C’est donc ce psychédélisme qui a pris cher qu’on découvre sur Lost Coast, un ensemble de dix morceaux paisibles et diaphanes composés en 1980 et 1992, initialement parus en K7, puis retrouvés dans des contextes parfois rocambolesques. Une des tapes a par exemple été exhumée lors d’une visite sur le ranch d’un ancien dealeur de mescaline, tandis qu’une autre a été ramassée à l’extérieur d’un magasin de gemmes magiques. On identifie au fil des plages un musicien de session de Dave Brubeck, de la musique cabalistique ou un artiste proche du circuit DIY/fanzine. Mais on reconnaît aussi quelques figures moins confidentielles, comme Lee Underwood, guitariste attitré de Tim Buckley – dont l’excellent disque produit par Steve Roach, sur lequel il est accompagné par Kevin Braheny Fortune, gourou du synthétiseur Serge, a d’ailleurs récemment été réédité par Drag City. Darrell DeVore figure également à l’affiche, lui dont Goaty Tapes a déjà édité deux superbes compilations (ici et ), et qui est une sorte de Charlie Nothing flûtiste qui avait participé au collectif d’improvisation Pygmy Unit (certes, ce nom de groupe est craignos, mais la musique est géniale). 

Au fil des écoutes de cette œuvre collective, je retrouve la dimension pathique dont je parlais plus haut. Ce qui unit cet ensemble de morceaux hétérogènes mais parfaitement choisis, c’est à la fois la vision et le soin. On perçoit là une musique portée par une éthique de l’attention, l’attention des auditeur-ices comme celle des créateur-ices. C’est comme si se logeaient là des formes d’expression vernaculaire du concept de deep listening de Pauline Oliveiros. Dans cette Californie des années 1980 où viennent s’échouer les renégats de tout le pays, émergent des formes de care bricolé pour ceux qui n’arpenteront jamais Sunset Boulevard (ou du moins, pas en chaussures). De fait, quand il n’y a pas d’État providence, quand on n’a plus rien et qu’on peut donner son sang contre quelques dollars, quoi de plus logique que de « surrender to the universe », comme Terry Garthwaite le clame dans son morceau « Sacred Within »?

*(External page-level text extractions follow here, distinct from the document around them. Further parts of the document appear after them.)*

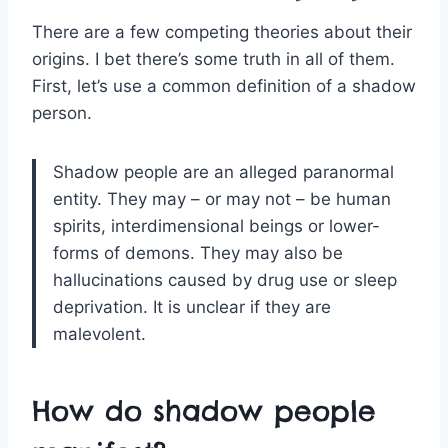
There are a few competing theories about their
origins. I bet there’s some truth in all of them.
First, let’s use a common definition of a shadow
person.
Shadow people are an alleged paranormal
entity. They may – or may not – be human
spirits, interdimensional beings or lower-
forms of demons. They may also be
hallucinations caused by drug use or sleep
deprivation. It is unclear if they are
malevolent.
How do shadow people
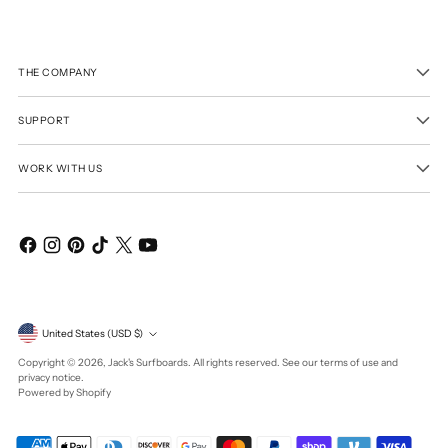
THE COMPANY
SUPPORT
WORK WITH US
Currency
United States (USD $)
Copyright © 2026,
Jack's Surfboards
. All rights reserved. See our terms of use and
privacy notice.
Powered by Shopify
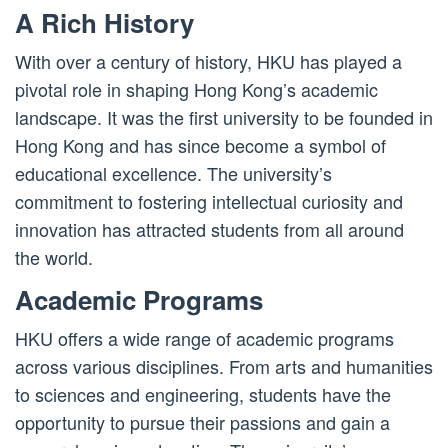
A Rich History
With over a century of history, HKU has played a
pivotal role in shaping Hong Kong’s academic
landscape. It was the first university to be founded in
Hong Kong and has since become a symbol of
educational excellence. The university’s
commitment to fostering intellectual curiosity and
innovation has attracted students from all around
the world.
Academic Programs
HKU offers a wide range of academic programs
across various disciplines. From arts and humanities
to sciences and engineering, students have the
opportunity to pursue their passions and gain a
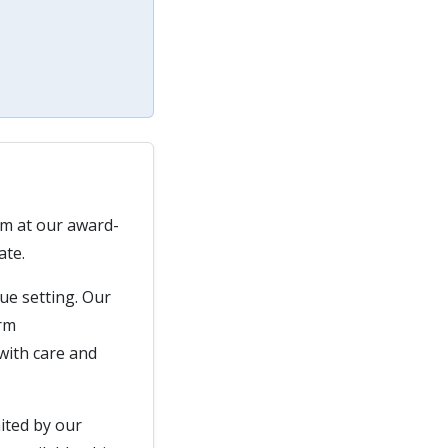
am at our award-
ate.
que setting. Our
arm
with care and
nited by our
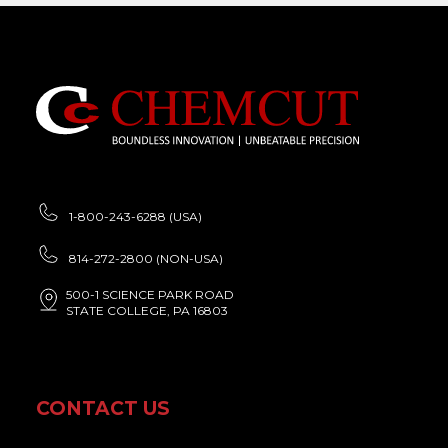
1-800-243-6288 (USA)
814-272-2800 (NON-USA)
500-1 SCIENCE PARK ROAD
STATE COLLEGE, PA 16803
CONTACT US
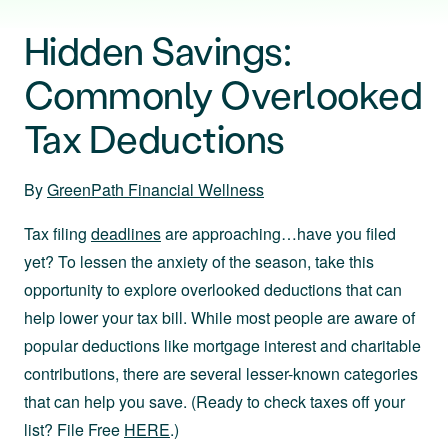
Hidden Savings:
Commonly Overlooked
Tax Deductions
By
GreenPath Financial Wellness
Tax filing
deadlines
are approaching…have you filed
yet? To lessen the anxiety of the season, take this
opportunity to explore overlooked deductions that can
help lower your tax bill. While most people are aware of
popular deductions like mortgage interest and charitable
contributions, there are several lesser-known categories
that can help you save. (Ready to check taxes off your
list? File Free
HERE
.)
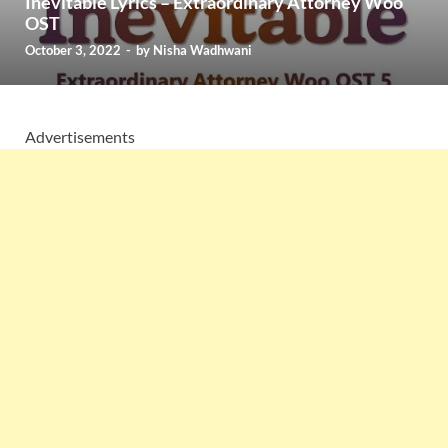
Inevitable Lyrics – Extraordinary Attorney Woo
OST
October 3, 2022
-
by
Nisha Wadhwani
Advertisements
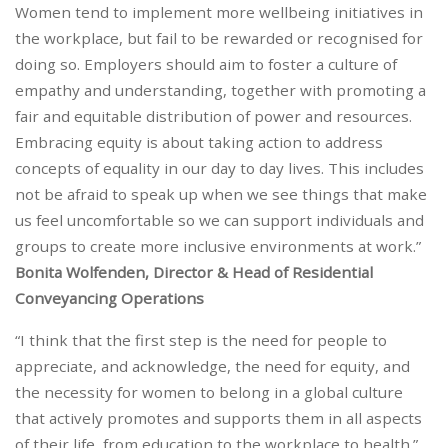
Women tend to implement more wellbeing initiatives in
the workplace, but fail to be rewarded or recognised for
doing so. Employers should aim to foster a culture of
empathy and understanding, together with promoting a
fair and equitable distribution of power and resources.
Embracing equity is about taking action to address
concepts of equality in our day to day lives. This includes
not be afraid to speak up when we see things that make
us feel uncomfortable so we can support individuals and
groups to create more inclusive environments at work.”
Bonita Wolfenden, Director & Head of Residential
Conveyancing Operations
“I think that the first step is the need for people to
appreciate, and acknowledge, the need for equity, and
the necessity for women to belong in a global culture
that actively promotes and supports them in all aspects
of their life, from education to the workplace to health.”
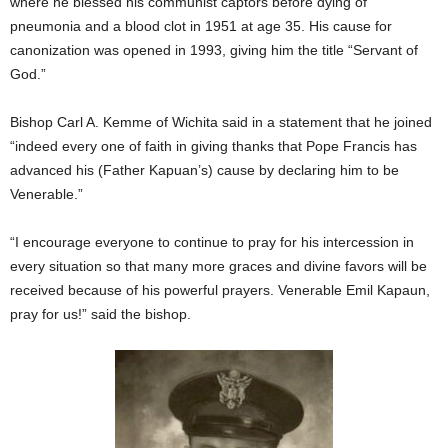
where he blessed his communist captors before dying of
pneumonia and a blood clot in 1951 at age 35. His cause for
canonization was opened in 1993, giving him the title “Servant of
God.”
Bishop Carl A. Kemme of Wichita said in a statement that he joined
“indeed every one of faith in giving thanks that Pope Francis has
advanced his (Father Kapuan’s) cause by declaring him to be
Venerable.”
“I encourage everyone to continue to pray for his intercession in
every situation so that many more graces and divine favors will be
received because of his powerful prayers. Venerable Emil Kapaun,
pray for us!” said the bishop.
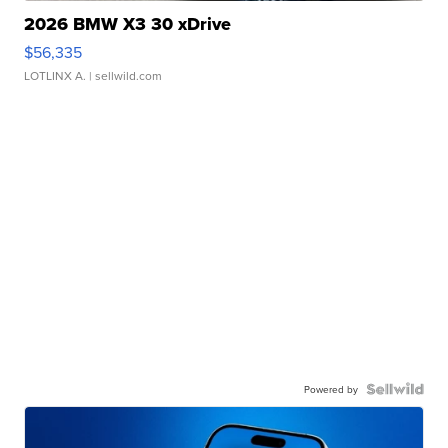
2026 BMW X3 30 xDrive
$56,335
LOTLINX A.
| sellwild.com
Powered by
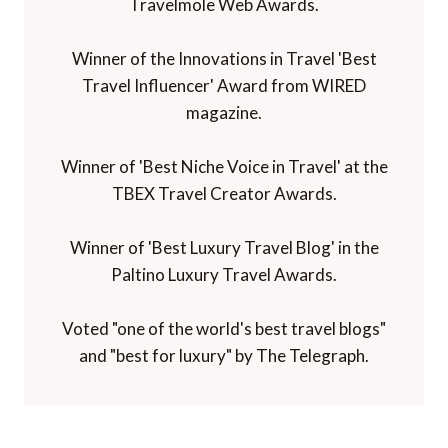
Travelmole Web Awards.
Winner of the Innovations in Travel 'Best
Travel Influencer' Award from WIRED
magazine.
Winner of 'Best Niche Voice in Travel' at the
TBEX Travel Creator Awards.
Winner of 'Best Luxury Travel Blog' in the
Paltino Luxury Travel Awards.
Voted "one of the world's best travel blogs"
and "best for luxury" by The Telegraph.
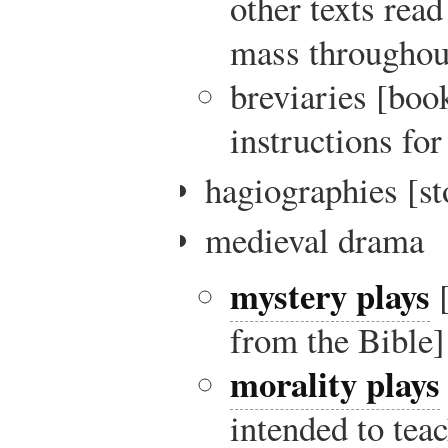
other texts read
mass throughout
breviaries [boo
instructions fo
hagiographies [sto
medieval drama
mystery plays
[
from the Bible]
morality plays
intended to tea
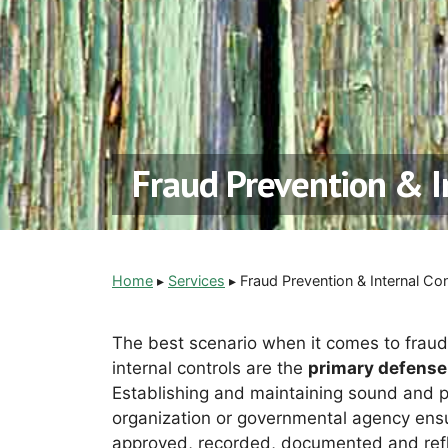
Fraud Prevention & I
Home
▸
Services
▸
Fraud Prevention & Internal Con
The best scenario when it comes to fraud
internal controls are the
primary defense
Establishing and maintaining sound and pr
organization or governmental agency ensur
approved, recorded, documented and refle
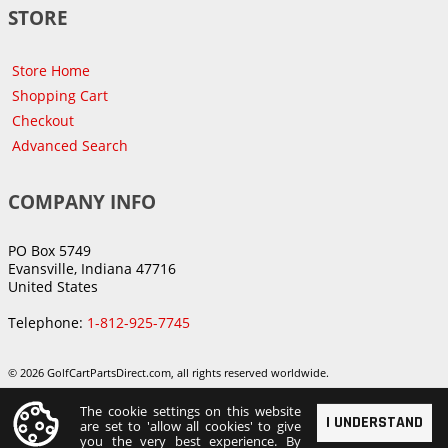
STORE
Store Home
Shopping Cart
Checkout
Advanced Search
COMPANY INFO
PO Box 5749
Evansville, Indiana 47716
United States
Telephone:
1-812-925-7745
© 2026 GolfCartPartsDirect.com, all rights reserved worldwide.
The cookie settings on this website
I UNDERSTAND
are set to 'allow all cookies' to give
you the very best experience. By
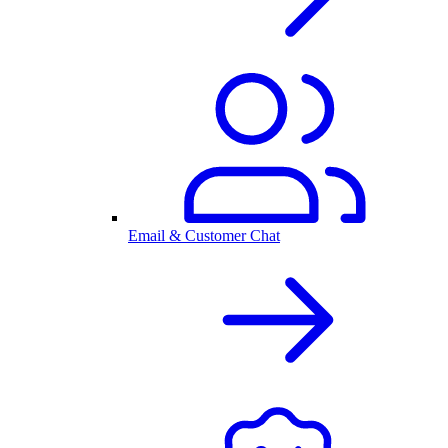
Email & Customer Chat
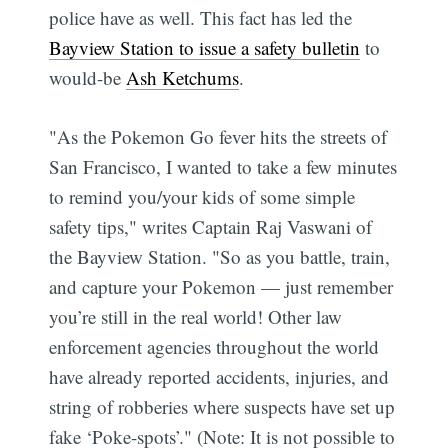
police have as well. This fact has led the
Bayview Station to issue a safety bulletin
to
would-be
Ash Ketchums
.
"As the Pokemon Go fever hits the streets of
San Francisco, I wanted to take a few minutes
to remind you/your kids of some simple
safety tips," writes Captain Raj Vaswani of
the Bayview Station. "So as you battle, train,
and capture your Pokemon — just remember
you’re still in the real world! Other law
enforcement agencies throughout the world
have already reported accidents, injuries, and
string of robberies where suspects have set up
fake ‘Poke-spots’." (Note: It is not possible to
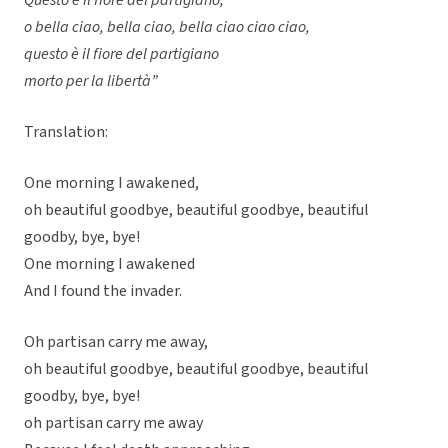
Questo è il fiore del partigiano,
o bella ciao, bella ciao, bella ciao ciao ciao,
questo è il fiore del partigiano
morto per la libertà”
Translation:
One morning I awakened,
oh beautiful goodbye, beautiful goodbye, beautiful
goodby, bye, bye!
One morning I awakened
And I found the invader.
Oh partisan carry me away,
oh beautiful goodbye, beautiful goodbye, beautiful
goodby, bye, bye!
oh partisan carry me away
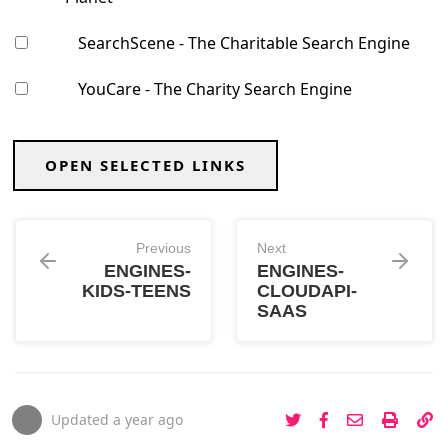
SearchScene - The Charitable Search Engine
YouCare - The Charity Search Engine
OPEN SELECTED LINKS
Previous
Next
ENGINES-
ENGINES-
KIDS-TEENS
CLOUDAPI-
SAAS
Updated
a year ago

La compilation nous transporte donc dans les méandres d’une contre-Californie en descente de psychotropes, qui se soigne comme elle peut, dans un monde ou les musiciens de session n’ont plus la force de jouer des notes, où les bandes d’enregistrements vagabondent toutes seules et où l’on se fabrique des instruments de fortune pour continuer à souffler et à exister malgré tout, entre le désert, l’océan et deux freeways. C’est une musique qui soigne, mais qui nous projette aussi dans un processus de guérison par la vision, où le détour par l’imaginaire permet d’agir positivement sur le réel. C’est le chamanisme bricolé et tendre de ceux qui n’ont plus rien, si éloigné de l’industrie des soins alternatifs d’aujourd’hui.

Viktor Von Weiszäcker, dans son anthropologie pathique, insiste sur « ce qui est éprouvé», sur la dimension active de ce qui advient dans la souffrance. La pathologie n’est alors pas juste une fêlure douloureuse et subie, mais un processus actif auquel la musique, la vision et l’imaginaire prennent part. L’être pathique est un être mouvant, propice à la métamorphose, et j’ai envisagé cette compilation comme la bande-son parfaite pour panser toutes formes de plaies – et dans mon cas, pour me remettre de mes cabrioles en débroussailleuse autoportée.